[Data excerpts]
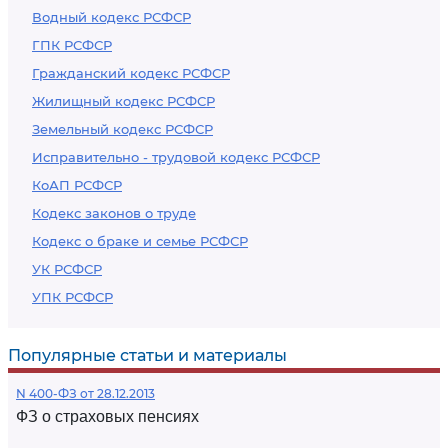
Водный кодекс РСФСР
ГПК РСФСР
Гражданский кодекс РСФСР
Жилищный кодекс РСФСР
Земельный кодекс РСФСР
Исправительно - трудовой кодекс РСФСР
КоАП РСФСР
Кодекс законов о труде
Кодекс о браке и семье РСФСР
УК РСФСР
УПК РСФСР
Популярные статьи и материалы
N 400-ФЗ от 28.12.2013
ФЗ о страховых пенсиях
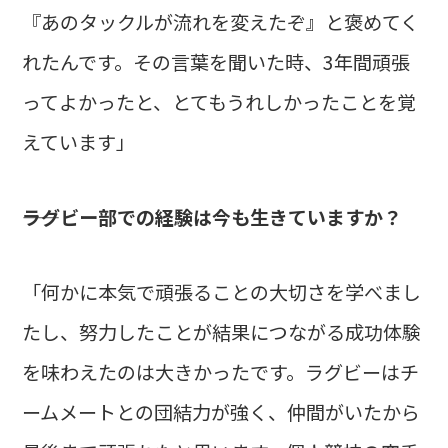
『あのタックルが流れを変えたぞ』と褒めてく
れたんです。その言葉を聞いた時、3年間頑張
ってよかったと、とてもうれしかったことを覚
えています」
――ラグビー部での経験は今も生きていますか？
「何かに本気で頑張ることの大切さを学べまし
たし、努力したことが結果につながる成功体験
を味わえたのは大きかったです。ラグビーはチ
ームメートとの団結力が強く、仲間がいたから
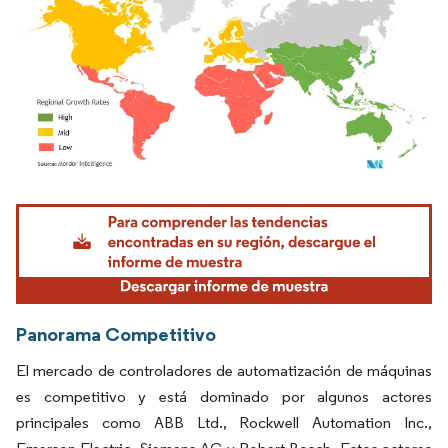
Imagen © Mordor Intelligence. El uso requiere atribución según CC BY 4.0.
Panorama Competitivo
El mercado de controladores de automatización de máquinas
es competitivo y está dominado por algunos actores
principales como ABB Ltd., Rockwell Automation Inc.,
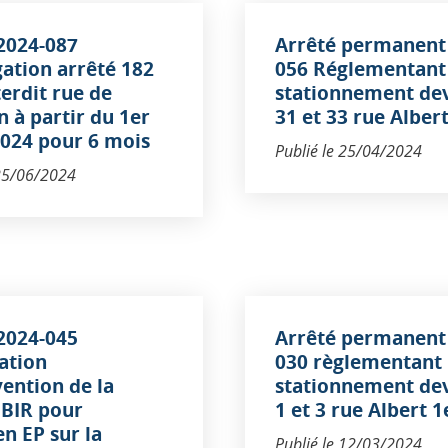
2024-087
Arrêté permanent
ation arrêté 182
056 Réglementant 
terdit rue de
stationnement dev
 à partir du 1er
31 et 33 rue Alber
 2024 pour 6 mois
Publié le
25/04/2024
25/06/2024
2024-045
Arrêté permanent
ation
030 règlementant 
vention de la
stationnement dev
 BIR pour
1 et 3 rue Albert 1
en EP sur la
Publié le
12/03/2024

> **What to do**:
Retype the data exactly as it stands, but keep the images out of your copy.

> **Exercise solution**:
Водный кодекс РСФСР
ГПК РСФСР
Гражданский кодекс РСФСР
Жилищный кодекс РСФСР
Земельный кодекс РСФСР
Исправительно - трудовой кодекс РСФСР
КоАП РСФСР
Кодекс законов о труде
Кодекс о браке и семье РСФСР
УК РСФСР
УПК РСФСР
Популярные статьи и материалы
N 400-ФЗ от 28.12.2013
ФЗ о страховых пенсиях
『あのタックルが流れを変えたぞ』と褒めてく
れたんです。その言葉を聞いた時、3年間頑張
ってよかったと、とてもうれしかったことを覚
えています」
――ラグビー部での経験は今も生きていますか？
「何かに本気で頑張ることの大切さを学べまし
たし、努力したことが結果につながる成功体験
を味わえたのは大きかったです。ラグビーはチ
ームメートとの団結力が強く、仲間がいたから
Imagen © Mordor Intelligence. El uso requiere atribución según CC BY 4.0.
Panorama Competitivo
El mercado de controladores de automatización de máquinas
es competitivo y está dominado por algunos actores
principales como ABB Ltd., Rockwell Automation Inc.,
2024-087
Arrêté permanent
ation arrêté 182
056 Réglementant 
terdit rue de
stationnement dev
 à partir du 1er
31 et 33 rue Alber
 2024 pour 6 mois
Publié le
25/04/2024
25/06/2024
2024-045
Arrêté permanent
ation
030 règlementant 
vention de la
stationnement dev
 BIR pour
1 et 3 rue Albert 1
en EP sur la
Publié le
12/03/2024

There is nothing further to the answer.